Items from a dataset
====

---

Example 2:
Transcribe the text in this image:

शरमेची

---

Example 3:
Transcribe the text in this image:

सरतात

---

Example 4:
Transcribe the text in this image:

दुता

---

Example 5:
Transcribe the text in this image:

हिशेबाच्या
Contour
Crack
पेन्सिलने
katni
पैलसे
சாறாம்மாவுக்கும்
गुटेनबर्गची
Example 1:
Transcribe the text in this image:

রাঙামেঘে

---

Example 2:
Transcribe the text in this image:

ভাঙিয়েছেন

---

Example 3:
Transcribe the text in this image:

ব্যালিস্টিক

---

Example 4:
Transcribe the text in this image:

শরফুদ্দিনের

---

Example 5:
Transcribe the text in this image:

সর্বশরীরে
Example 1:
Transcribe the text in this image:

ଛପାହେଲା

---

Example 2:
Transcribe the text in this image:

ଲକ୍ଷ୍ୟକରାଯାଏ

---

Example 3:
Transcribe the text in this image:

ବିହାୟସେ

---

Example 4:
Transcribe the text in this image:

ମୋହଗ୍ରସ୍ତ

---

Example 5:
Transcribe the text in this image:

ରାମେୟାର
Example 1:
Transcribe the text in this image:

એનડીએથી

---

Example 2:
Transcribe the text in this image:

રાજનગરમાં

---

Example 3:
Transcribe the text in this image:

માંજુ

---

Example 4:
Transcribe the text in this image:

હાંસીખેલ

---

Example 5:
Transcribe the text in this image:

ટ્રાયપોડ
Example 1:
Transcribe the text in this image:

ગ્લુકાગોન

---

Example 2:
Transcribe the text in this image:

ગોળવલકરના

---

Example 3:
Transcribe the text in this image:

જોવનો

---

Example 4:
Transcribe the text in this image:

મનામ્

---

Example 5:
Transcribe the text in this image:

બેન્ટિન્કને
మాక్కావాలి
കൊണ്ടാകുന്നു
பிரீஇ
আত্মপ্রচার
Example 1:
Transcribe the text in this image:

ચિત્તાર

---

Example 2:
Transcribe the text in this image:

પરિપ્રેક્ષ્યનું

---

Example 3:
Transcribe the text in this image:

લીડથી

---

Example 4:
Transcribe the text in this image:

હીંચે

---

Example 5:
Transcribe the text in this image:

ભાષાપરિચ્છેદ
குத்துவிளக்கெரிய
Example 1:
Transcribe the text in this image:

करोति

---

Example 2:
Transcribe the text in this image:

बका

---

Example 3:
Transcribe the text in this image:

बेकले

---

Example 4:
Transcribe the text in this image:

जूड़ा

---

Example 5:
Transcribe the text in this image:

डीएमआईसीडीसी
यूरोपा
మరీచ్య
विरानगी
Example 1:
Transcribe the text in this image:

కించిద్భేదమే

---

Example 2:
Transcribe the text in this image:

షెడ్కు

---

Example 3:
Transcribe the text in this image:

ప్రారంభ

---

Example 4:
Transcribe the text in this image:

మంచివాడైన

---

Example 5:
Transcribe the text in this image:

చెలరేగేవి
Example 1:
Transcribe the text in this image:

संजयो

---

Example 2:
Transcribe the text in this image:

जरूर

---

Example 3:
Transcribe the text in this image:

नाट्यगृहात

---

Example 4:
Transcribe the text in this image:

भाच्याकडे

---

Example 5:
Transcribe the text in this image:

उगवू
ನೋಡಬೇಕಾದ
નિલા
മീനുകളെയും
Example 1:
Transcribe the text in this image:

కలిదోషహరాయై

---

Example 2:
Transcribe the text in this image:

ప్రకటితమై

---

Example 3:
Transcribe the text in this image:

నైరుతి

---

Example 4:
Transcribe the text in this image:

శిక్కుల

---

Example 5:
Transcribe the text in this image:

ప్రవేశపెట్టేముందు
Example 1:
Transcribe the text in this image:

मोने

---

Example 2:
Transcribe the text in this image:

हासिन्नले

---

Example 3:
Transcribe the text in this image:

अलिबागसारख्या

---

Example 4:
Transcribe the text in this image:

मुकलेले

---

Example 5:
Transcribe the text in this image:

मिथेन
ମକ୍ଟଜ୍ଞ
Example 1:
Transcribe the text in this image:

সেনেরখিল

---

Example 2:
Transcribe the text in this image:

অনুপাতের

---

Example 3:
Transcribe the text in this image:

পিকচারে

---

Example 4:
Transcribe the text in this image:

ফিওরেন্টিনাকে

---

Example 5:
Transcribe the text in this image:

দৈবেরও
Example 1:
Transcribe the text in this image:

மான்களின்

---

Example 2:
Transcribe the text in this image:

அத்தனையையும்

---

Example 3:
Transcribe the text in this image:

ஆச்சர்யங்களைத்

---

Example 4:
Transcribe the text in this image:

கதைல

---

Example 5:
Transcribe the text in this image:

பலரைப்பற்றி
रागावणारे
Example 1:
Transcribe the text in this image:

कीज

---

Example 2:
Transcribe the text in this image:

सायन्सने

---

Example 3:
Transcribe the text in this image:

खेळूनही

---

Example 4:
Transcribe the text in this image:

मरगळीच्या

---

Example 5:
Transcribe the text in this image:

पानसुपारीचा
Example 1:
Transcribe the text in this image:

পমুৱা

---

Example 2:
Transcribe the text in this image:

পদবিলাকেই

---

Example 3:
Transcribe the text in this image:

====

INSTRUCTIONS TO FOLLOW - From the first line to the last, return the records unchanged.

RESULT FOR THIS TASK -
---

Example 2:
Transcribe the text in this image:

शरमेची

---

Example 3:
Transcribe the text in this image:

सरतात

---

Example 4:
Transcribe the text in this image:

दुता

---

Example 5:
Transcribe the text in this image:

हिशेबाच्या
Contour
Crack
पेन्सिलने
katni
पैलसे
சாறாம்மாவுக்கும்
गुटेनबर्गची
Example 1:
Transcribe the text in this image:

রাঙামেঘে

---

Example 2:
Transcribe the text in this image:

ভাঙিয়েছেন

---

Example 3:
Transcribe the text in this image:

ব্যালিস্টিক

---

Example 4:
Transcribe the text in this image:

শরফুদ্দিনের

---

Example 5:
Transcribe the text in this image:

সর্বশরীরে
Example 1:
Transcribe the text in this image:

ଛପାହେଲା

---

Example 2:
Transcribe the text in this image:

ଲକ୍ଷ୍ୟକରାଯାଏ

---

Example 3:
Transcribe the text in this image:

ବିହାୟସେ

---

Example 4:
Transcribe the text in this image:

ମୋହଗ୍ରସ୍ତ

---

Example 5:
Transcribe the text in this image:

ରାମେୟାର
Example 1:
Transcribe the text in this image:

એનડીએથી

---

Example 2:
Transcribe the text in this image:

રાજનગરમાં

---

Example 3:
Transcribe the text in this image:

માંજુ

---

Example 4:
Transcribe the text in this image:

હાંસીખેલ

---

Example 5:
Transcribe the text in this image:

ટ્રાયપોડ
Example 1:
Transcribe the text in this image:

ગ્લુકાગોન

---

Example 2:
Transcribe the text in this image:

ગોળવલકરના

---

Example 3:
Transcribe the text in this image:

જોવનો

---

Example 4:
Transcribe the text in this image:

મનામ્

---

Example 5:
Transcribe the text in this image:

બેન્ટિન્કને
మాక్కావాలి
കൊണ്ടാകുന്നു
பிரீஇ
আত্মপ্রচার
Example 1:
Transcribe the text in this image:

ચિત્તાર

---

Example 2:
Transcribe the text in this image:

પરિપ્રેક્ષ્યનું

---

Example 3:
Transcribe the text in this image:

લીડથી

---

Example 4:
Transcribe the text in this image:

હીંચે

---

Example 5:
Transcribe the text in this image:

ભાષાપરિચ્છેદ
குத்துவிளக்கெரிய
Example 1:
Transcribe the text in this image:

करोति

---

Example 2:
Transcribe the text in this image:

बका

---

Example 3:
Transcribe the text in this image:

बेकले

---

Example 4:
Transcribe the text in this image:

जूड़ा

---

Example 5:
Transcribe the text in this image:

डीएमआईसीडीसी
यूरोपा
మరీచ్య
विरानगी
Example 1:
Transcribe the text in this image:

కించిద్భేదమే

---

Example 2:
Transcribe the text in this image:

షెడ్కు

---

Example 3:
Transcribe the text in this image:

ప్రారంభ

---

Example 4:
Transcribe the text in this image:

మంచివాడైన

---

Example 5:
Transcribe the text in this image:

చెలరేగేవి
Example 1:
Transcribe the text in this image:

संजयो

---

Example 2:
Transcribe the text in this image:

जरूर

---

Example 3:
Transcribe the text in this image:

नाट्यगृहात

---

Example 4:
Transcribe the text in this image:

भाच्याकडे

---

Example 5:
Transcribe the text in this image:

उगवू
ನೋಡಬೇಕಾದ
નિલા
മീനുകളെയും
Example 1:
Transcribe the text in this image:

కలిదోషహరాయై

---

Example 2:
Transcribe the text in this image:

ప్రకటితమై

---

Example 3:
Transcribe the text in this image:

నైరుతి

---

Example 4:
Transcribe the text in this image:

శిక్కుల

---

Example 5:
Transcribe the text in this image:

ప్రవేశపెట్టేముందు
Example 1:
Transcribe the text in this image:

मोने

---

Example 2:
Transcribe the text in this image:

हासिन्नले

---

Example 3:
Transcribe the text in this image:

अलिबागसारख्या

---

Example 4:
Transcribe the text in this image:

मुकलेले

---

Example 5:
Transcribe the text in this image:

मिथेन
ମକ୍ଟଜ୍ଞ
Example 1:
Transcribe the text in this image:

সেনেরখিল

---

Example 2:
Transcribe the text in this image:

অনুপাতের

---

Example 3:
Transcribe the text in this image:

পিকচারে

---

Example 4:
Transcribe the text in this image:

ফিওরেন্টিনাকে

---

Example 5:
Transcribe the text in this image:

দৈবেরও
Example 1:
Transcribe the text in this image:

மான்களின்

---

Example 2:
Transcribe the text in this image:

அத்தனையையும்

---

Example 3:
Transcribe the text in this image:

ஆச்சர்யங்களைத்

---

Example 4:
Transcribe the text in this image:

கதைல

---

Example 5:
Transcribe the text in this image:

பலரைப்பற்றி
रागावणारे
Example 1:
Transcribe the text in this image:

कीज

---

Example 2:
Transcribe the text in this image:

सायन्सने

---

Example 3:
Transcribe the text in this image:

खेळूनही

---

Example 4:
Transcribe the text in this image:

मरगळीच्या

---

Example 5:
Transcribe the text in this image:

पानसुपारीचा
Example 1:
Transcribe the text in this image:

পমুৱা

---

Example 2:
Transcribe the text in this image:

পদবিলাকেই

---

Example 3:
Transcribe the text in this image:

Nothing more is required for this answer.